Ethel Chen (l.-r.), Yen Chou, Phil Gim, Sunny Hahn, Ron Kim and Myungsuk Lee pose for a photo before getting down to brass tacks. Photo by Joe Anuta
TimesLedger Newspapers

The MinKwon Center for Community Action held a candidates forum last week where hopefuls for the newly created Flushing state Assembly seat offered often vague answers to policy questions and in one case pledged support for a controversial program much maligned by immigrant rights groups.

The seat up for grabs covers most of downtown Flushing.

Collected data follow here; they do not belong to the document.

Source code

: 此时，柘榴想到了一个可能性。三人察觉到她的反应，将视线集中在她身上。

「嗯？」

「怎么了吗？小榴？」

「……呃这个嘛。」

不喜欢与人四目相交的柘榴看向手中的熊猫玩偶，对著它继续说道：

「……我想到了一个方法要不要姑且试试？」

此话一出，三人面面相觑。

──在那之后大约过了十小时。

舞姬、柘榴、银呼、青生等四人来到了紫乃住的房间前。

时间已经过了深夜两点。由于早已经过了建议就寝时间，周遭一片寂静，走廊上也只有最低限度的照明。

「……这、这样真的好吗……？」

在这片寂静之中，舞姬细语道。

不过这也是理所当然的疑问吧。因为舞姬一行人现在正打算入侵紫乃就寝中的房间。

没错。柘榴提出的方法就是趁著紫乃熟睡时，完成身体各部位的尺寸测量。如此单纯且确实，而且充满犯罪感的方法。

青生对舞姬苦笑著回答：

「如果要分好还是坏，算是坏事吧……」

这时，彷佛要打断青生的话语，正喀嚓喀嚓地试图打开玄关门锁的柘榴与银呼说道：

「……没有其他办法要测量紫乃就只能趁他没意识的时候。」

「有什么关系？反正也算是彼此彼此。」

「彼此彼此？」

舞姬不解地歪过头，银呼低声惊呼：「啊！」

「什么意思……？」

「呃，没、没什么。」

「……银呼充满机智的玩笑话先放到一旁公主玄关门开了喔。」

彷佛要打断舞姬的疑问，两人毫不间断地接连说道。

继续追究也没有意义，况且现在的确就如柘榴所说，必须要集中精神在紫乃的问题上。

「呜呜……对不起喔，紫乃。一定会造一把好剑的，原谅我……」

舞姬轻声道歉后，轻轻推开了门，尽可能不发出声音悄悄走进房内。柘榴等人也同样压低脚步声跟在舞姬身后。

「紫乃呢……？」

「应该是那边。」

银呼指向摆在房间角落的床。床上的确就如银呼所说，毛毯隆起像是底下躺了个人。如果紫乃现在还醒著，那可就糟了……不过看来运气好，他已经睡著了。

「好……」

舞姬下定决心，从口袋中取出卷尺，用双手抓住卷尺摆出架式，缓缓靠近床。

On the Democratic side, former librarian Ethel Chen, nonprofit head Yen Chou, activist Martha Flores-Vazquez, former aide to two New York governors Ron Kim and newspaper owner Myungsuk Lee will compete in the Democratic primary Sept. 13 to take on the winner of the Republican primary, either businessman Phil Gim or activist Sunny Hahn.

Kim is endorsed by the Queens Democratic Party and Gim by the Queens Republicans. Flores-Vazquez was not at the event, which was held at the Flushing branch of the Queens Public Library.

At one point in the forum, Steven Choi, executive director of the nonprofit, which advocates on behalf of new Korean immigrants to Flushing, asked all the candidates if they supported a federal program recently activated in New York called Secure Communities, which directs local law enforcement to share information with federal authorities about the immigration status of anyone fingerprinted.

The policy has been roundly criticized by immigrant rights groups, but every candidate initially said they supported the program, though it was unclear whether any of them were familiar with what it was.

The second time the question was asked, Kim caught on and said he would have to learn more about it before forming an opinion.

With so many candidates in the field, their platforms nevertheless began to take shape throughout the hour-and-a-half forum.

Chen pledged to fight for New York’s fair share of the state budget and for after-school programs and seniors.

Chou said education is her No. 1 priority, although she said she also wanted to create an economic task force and a multicultural team at her office.

Gim said he wanted to slash red tape for small businesses, which in turn could improve the state and city’s economy.

Hahn wants to improve the image of Flushing by soliciting private capital to restore the RKO Keith’s Theatre and promote the Willets Point Redevelopment project, which would grow the local economy.

Kim leaned on his experience in government and supported a tax break for small businesses. He also said he would visit every single small business and every school in the district once he is elected.

Lee said he is most concerned about protecting small business, creating jobs and protecting seniors, but he offered few details on specific measures.

There were also a few misleading statements by candidates. For example, Hahn touted her freedom from special interest campaign donations and said she spent the least amount of money out of any of the candidates.